The air of mourning that Mahesh, in Shoba’s absence, had been so glad to put on became a deep and real gloom after Shoba’s return; and then this gloom became shot through with irritations. He began to show his age. The confidence, which had irritated me, left him. I grieved for it, grieved that he should have enjoyed it for so short a time. And he, who had spoken so sharply about Noimon, and spoken with such pride about the way he lived here, now said, “It’s junk, Salim. It’s all turning to junk again.”

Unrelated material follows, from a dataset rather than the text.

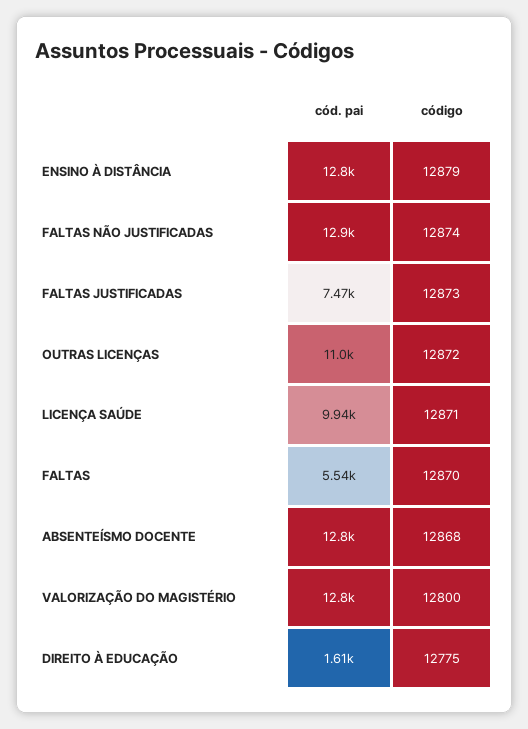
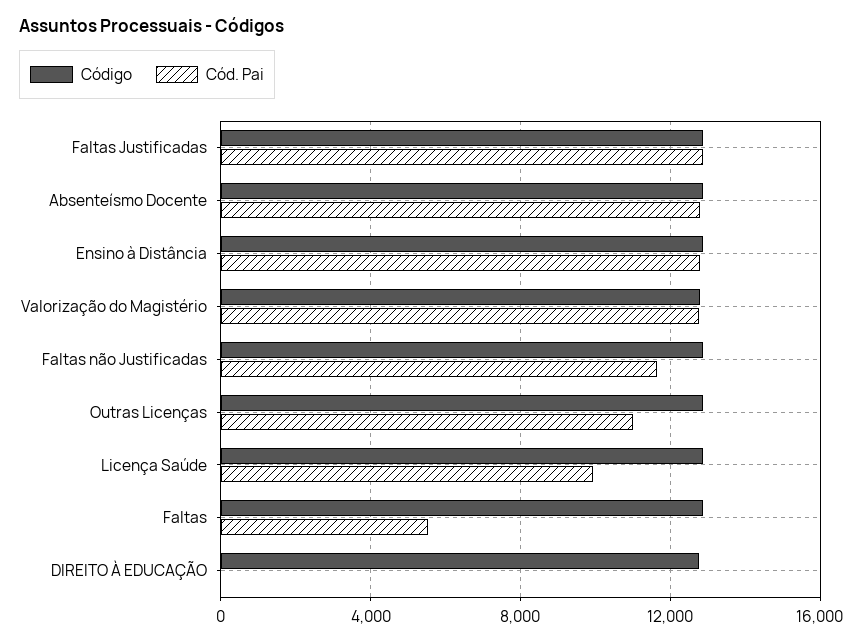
cód. pai, FALTAS NÃO JUSTIFICADAS: 12900 -> 11500
cód. pai, FALTAS JUSTIFICADAS: 7470 -> 13000
cód. pai, DIREITO À EDUCAÇÃO: 1610 -> 0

No longer able to lunch with them or visit their flat, I took to dropping in at Bigburger on some evenings to exchange a few words with Mahesh. One evening I saw Shoba there.

She was sitting at the counter, against the wall, and Mahesh was sitting on the stool next to hers. They were like customers in their own place.

I greeted Shoba, but there was no warmth in her acknowledgment. I might have been a stranger or someone she barely knew. And even when I sat down next to Mahesh she continued to be distant. She seemed not to be seeing me. And Mahesh appeared not to notice. Was she rebuking me for those things she had grown to condemn in herself?

I had known them both for so long. They were part of my life, however much my feelings about them shifted about. I could see the tightness and pain and something like illness in Shoba’s eyes. I could also see she was acting a little. Still, I was hurt. And when I left them—no cry of “Stay!” from either of them—I felt cast out and slightly dazed. And every familiar detail of street life at night—the cooking fires gilding the thin, exhausted-looking faces of the people who sat around them, the groups in the shadows below the shop awnings, the sleepers and their boundary markers, the ragged lost lunatics, the lights of a bar fanning out over a wooden walkway—everything had a different quality.


A radio was on in the flat. It was unusually loud, and as I went up the external staircase I had the impression that Metty was listening to a football match commentary from the capital. An echoing voice was varying its pace and pitch, and there was the roar of a crowd. Metty’s door was open and he was sitting in pants and undershirt on the edge of his cot. The light from the central hanging bulb in his room was yellow and dim; the radio was deafening.